▶ **Data listing**:
====================
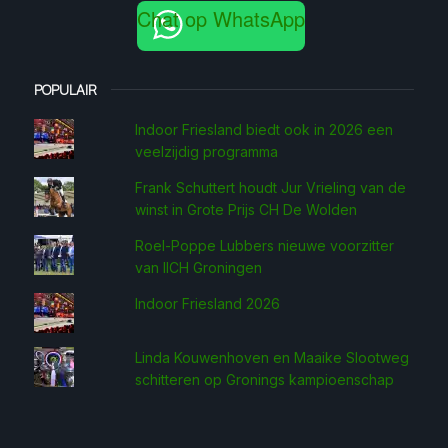
Chat op WhatsApp
POPULAIR
Indoor Friesland biedt ook in 2026 een
veelzijdig programma
Frank Schuttert houdt Jur Vrieling van de
winst in Grote Prijs CH De Wolden
Roel-Poppe Lubbers nieuwe voorzitter
van IICH Groningen
Indoor Friesland 2026
Linda Kouwenhoven en Maaike Slootweg
schitteren op Gronings kampioenschap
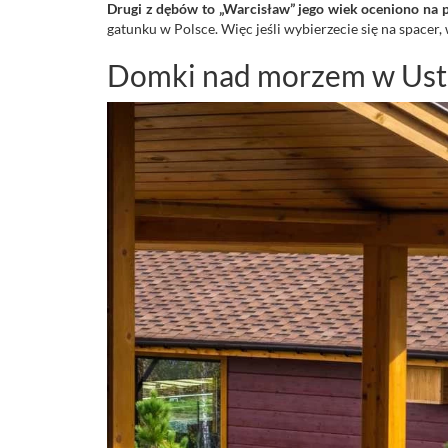
Drugi z dębów to „Warcisław” jego wiek oceniono na 
gatunku w Polsce. Więc jeśli wybierzecie się na spacer,
Domki nad morzem w Ust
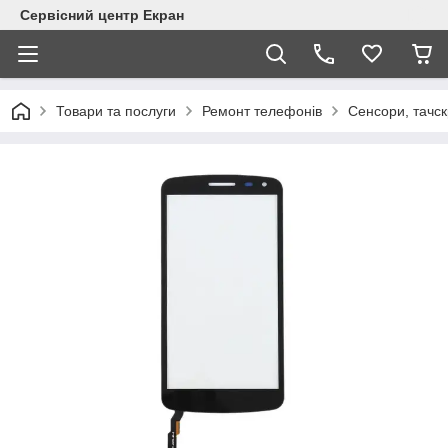
Сервісний центр Екран
Товари та послуги
Ремонт телефонів
Сенсори, тачск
====================
▶ **What you have to do**:
Leaving every image behind, repeat the data in full and exactly.

▶ **Answer for this exercise**:
Chat op WhatsApp
POPULAIR
Indoor Friesland biedt ook in 2026 een
veelzijdig programma
Frank Schuttert houdt Jur Vrieling van de
winst in Grote Prijs CH De Wolden
Roel-Poppe Lubbers nieuwe voorzitter
van IICH Groningen
Indoor Friesland 2026
Linda Kouwenhoven en Maaike Slootweg
schitteren op Gronings kampioenschap
Drugi z dębów to „Warcisław” jego wiek oceniono na 
gatunku w Polsce. Więc jeśli wybierzecie się na spacer,
Domki nad morzem w Ust
Сервісний центр Екран
Товари та послуги
Ремонт телефонів
Сенсори, тачск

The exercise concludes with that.